No Proper Debate in Parliament, 'Sorry State Of Affairs': CJI N V Ramana
Observing that the law-making process in the country is in a "sorry state of affairs", Chief Justice of India N V Ramana on Sunday rued the lack of debates in Parliament, saying this led to absence of clarity and a "lot of gaps and ambiguity" in the legislations.
New Delhi: Observing that the law-making process in the country is in a "sorry state of affairs", Chief Justice of India N V Ramana on Sunday rued the lack of debates in Parliament, saying this led to absence of clarity and a "lot of gaps and ambiguity" in the legislations.
Doing some plain speaking at a public event, Justice Ramana said an elaborate discussion during the law-making process reduces litigation since when courts interpret legislations, "we all know the intent of the legislature".
He was speaking at the 75th Independence Day function organised by the Supreme Court Bar Association (SCBA).
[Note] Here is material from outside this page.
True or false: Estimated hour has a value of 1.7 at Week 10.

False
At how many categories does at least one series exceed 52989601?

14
Justice Ramana's remarks come against the backdrop of the tumultuous Monsoon session of Parliament when several bills were passed without any debate during the pandemonium following relentless protests by the Opposition over the Pegasus snooping row, farm laws, price rise and other issues.
Parliament was adjourned sine die on Wednesday two days of the scheduled date of August 13. The crucial observations of the CJI also assume significance in connection with a case where though the apex court is seized of matters concerning appointment in tribunals, the Centre went ahead and secured the passage of the amendment bill relating to tribunals without any debate in Parliament.
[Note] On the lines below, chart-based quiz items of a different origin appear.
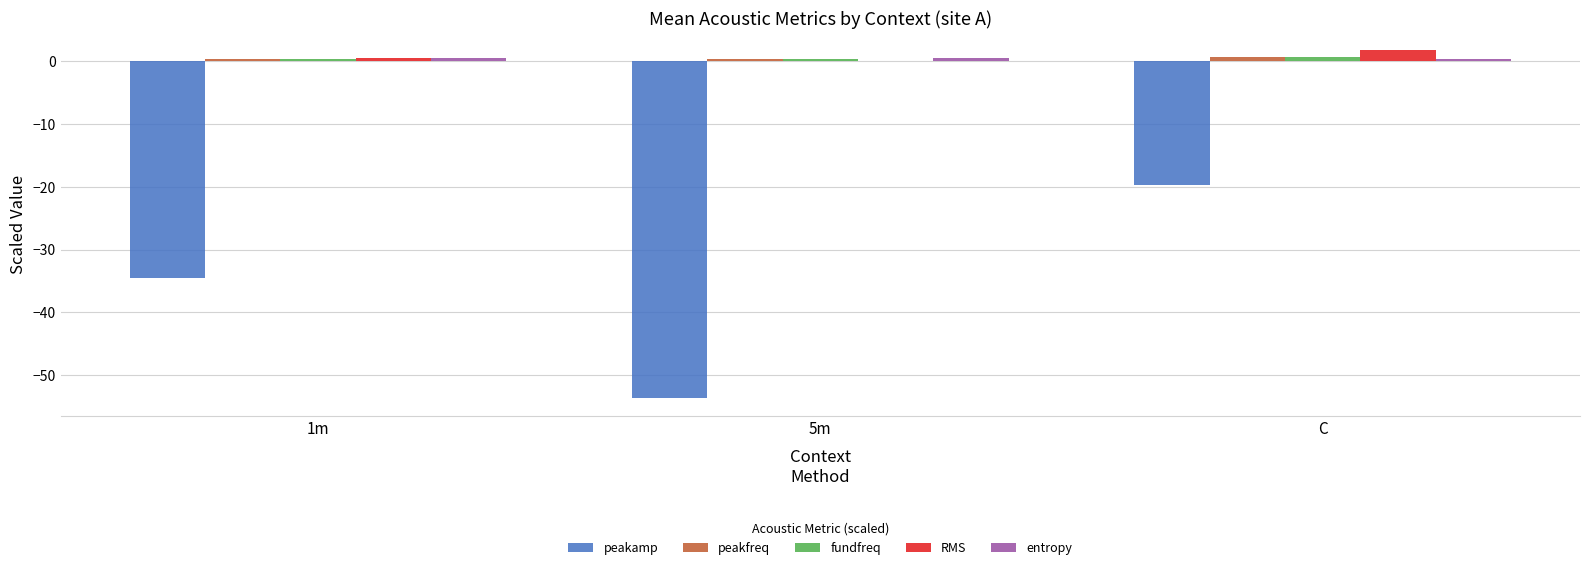

What is the sum of all fundfreq values?

1.5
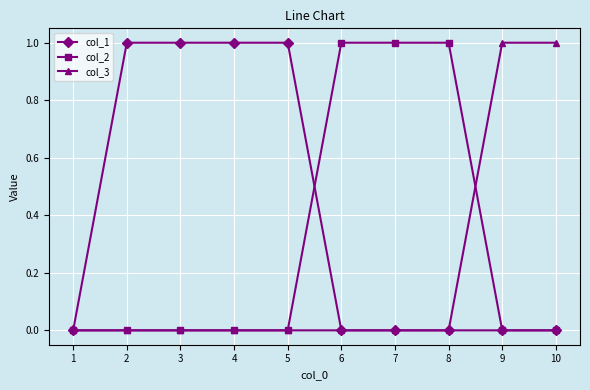

Reading right to left, list all the values displayed in this chart.

col_1: 0	0	0	0	0	1	1	1	1	0
col_2: 0	0	1	1	1	0	0	0	0	0
col_3: 1	1	0	0	0	0	0	0	0	0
The bill restored the provisions struck down by the Supreme Court recently. The CJI also exhorted the members of the legal fraternity to participate in public life and share their experience about laws. He said the country's long freedom struggle was led by lawyers.
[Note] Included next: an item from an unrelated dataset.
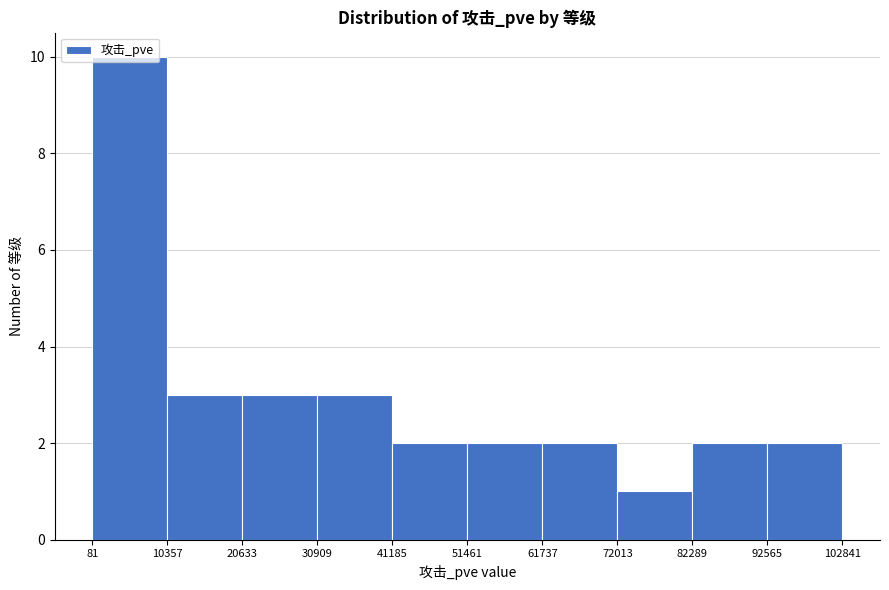

How tall is the bar that spans 92565 to 102841 on the x-axis? The values are not printed on the chart, so give them approximately, as read against the axis.

2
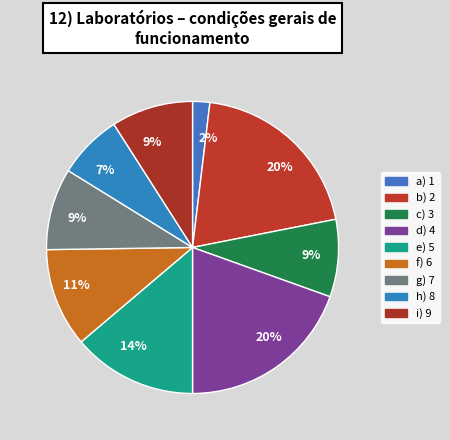

How many segments does this pie chart have?

9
"Whether it is Mahatma Gandhi or Babu Rajendra Prasad, they were legal luminaries, who sacrificed their property, family and life and led the movement." "Most of the members of first Lok Sabha and Rajya Sabha were all lawyers and members from the legal fraternity. Unfortunately, we know what is happening now in the Parliament with respect to debates on laws."
He said there used to be debates in Parliament on various constitutional amendments and how they will affect the people. "Long ago, I have seen a debate during the introduction of the Industrial Disputes Act and a member from Tamil Nadu used to discuss the law so elaborately as to how the law will affect the working class.
It used to reduce the burden on the courts, as when the courts interpreted the law, we all knew the intent of the legislature," the Chief Justice said. "Now, it is a sorry state of affairs.
There are a lot of gaps and a lot of ambiguity in the law-making process due to lack of debates... There is no clarity regarding the laws. We don't know what the intent of the legislature is. We don't know for what purpose the laws are made."